## DIRECTIONS
Word for word, restate the lines from the start of the data down to the line with "Picture 1: First row, the", both included.

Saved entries

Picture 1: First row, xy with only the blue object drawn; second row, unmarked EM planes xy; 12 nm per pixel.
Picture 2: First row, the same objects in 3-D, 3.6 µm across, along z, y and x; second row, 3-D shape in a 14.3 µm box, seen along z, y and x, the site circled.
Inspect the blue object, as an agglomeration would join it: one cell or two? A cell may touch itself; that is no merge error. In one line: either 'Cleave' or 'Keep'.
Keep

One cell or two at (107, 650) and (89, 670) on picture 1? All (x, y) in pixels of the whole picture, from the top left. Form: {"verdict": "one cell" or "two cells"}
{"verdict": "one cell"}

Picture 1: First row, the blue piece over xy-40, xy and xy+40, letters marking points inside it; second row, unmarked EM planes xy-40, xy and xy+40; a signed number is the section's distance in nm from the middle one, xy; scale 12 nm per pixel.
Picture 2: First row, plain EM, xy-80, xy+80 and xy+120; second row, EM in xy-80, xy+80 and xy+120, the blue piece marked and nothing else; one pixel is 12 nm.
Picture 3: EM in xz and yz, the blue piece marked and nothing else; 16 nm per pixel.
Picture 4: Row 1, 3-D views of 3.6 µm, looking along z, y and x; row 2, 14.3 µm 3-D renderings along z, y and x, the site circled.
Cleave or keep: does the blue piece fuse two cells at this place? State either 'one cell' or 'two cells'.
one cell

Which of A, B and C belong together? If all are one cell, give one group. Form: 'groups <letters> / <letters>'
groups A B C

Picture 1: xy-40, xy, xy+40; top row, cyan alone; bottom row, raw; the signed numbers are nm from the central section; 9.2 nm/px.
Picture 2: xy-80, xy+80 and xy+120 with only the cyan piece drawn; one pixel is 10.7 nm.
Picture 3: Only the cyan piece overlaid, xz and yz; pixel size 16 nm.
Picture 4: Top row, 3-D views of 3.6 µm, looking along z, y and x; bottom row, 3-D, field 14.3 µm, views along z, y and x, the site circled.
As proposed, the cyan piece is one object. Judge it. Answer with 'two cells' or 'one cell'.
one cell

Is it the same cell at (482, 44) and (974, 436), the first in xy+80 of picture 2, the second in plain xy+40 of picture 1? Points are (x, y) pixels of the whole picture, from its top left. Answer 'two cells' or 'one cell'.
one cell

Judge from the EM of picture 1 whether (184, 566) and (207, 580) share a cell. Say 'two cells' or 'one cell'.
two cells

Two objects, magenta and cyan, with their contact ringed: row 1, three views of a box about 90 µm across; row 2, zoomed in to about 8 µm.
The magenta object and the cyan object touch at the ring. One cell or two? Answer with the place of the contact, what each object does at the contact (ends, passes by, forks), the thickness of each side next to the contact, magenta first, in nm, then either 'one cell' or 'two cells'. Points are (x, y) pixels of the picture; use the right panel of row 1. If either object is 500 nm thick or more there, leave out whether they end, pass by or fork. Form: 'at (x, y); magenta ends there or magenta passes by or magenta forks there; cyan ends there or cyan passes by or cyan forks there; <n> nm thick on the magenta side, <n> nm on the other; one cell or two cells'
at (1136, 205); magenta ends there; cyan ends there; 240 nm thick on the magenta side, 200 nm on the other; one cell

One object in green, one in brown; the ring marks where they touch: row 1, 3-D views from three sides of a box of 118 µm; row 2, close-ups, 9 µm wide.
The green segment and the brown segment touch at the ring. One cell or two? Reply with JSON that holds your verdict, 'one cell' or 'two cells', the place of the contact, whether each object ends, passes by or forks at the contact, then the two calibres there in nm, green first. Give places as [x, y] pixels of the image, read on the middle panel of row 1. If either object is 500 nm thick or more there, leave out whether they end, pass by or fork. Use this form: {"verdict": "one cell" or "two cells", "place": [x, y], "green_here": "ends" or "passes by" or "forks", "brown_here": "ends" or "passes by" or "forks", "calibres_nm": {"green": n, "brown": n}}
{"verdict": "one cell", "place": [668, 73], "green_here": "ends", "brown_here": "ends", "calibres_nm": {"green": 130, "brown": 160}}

## OUTPUT OF THE TASK
Picture 1: First row, xy with only the blue object drawn; second row, unmarked EM planes xy; 12 nm per pixel.
Picture 2: First row, the same objects in 3-D, 3.6 µm across, along z, y and x; second row, 3-D shape in a 14.3 µm box, seen along z, y and x, the site circled.
Inspect the blue object, as an agglomeration would join it: one cell or two? A cell may touch itself; that is no merge error. In one line: either 'Cleave' or 'Keep'.
Keep

One cell or two at (107, 650) and (89, 670) on picture 1? All (x, y) in pixels of the whole picture, from the top left. Form: {"verdict": "one cell" or "two cells"}
{"verdict": "one cell"}

Picture 1: First row, the blue piece over xy-40, xy and xy+40, letters marking points inside it; second row, unmarked EM planes xy-40, xy and xy+40; a signed number is the section's distance in nm from the middle one, xy; scale 12 nm per pixel.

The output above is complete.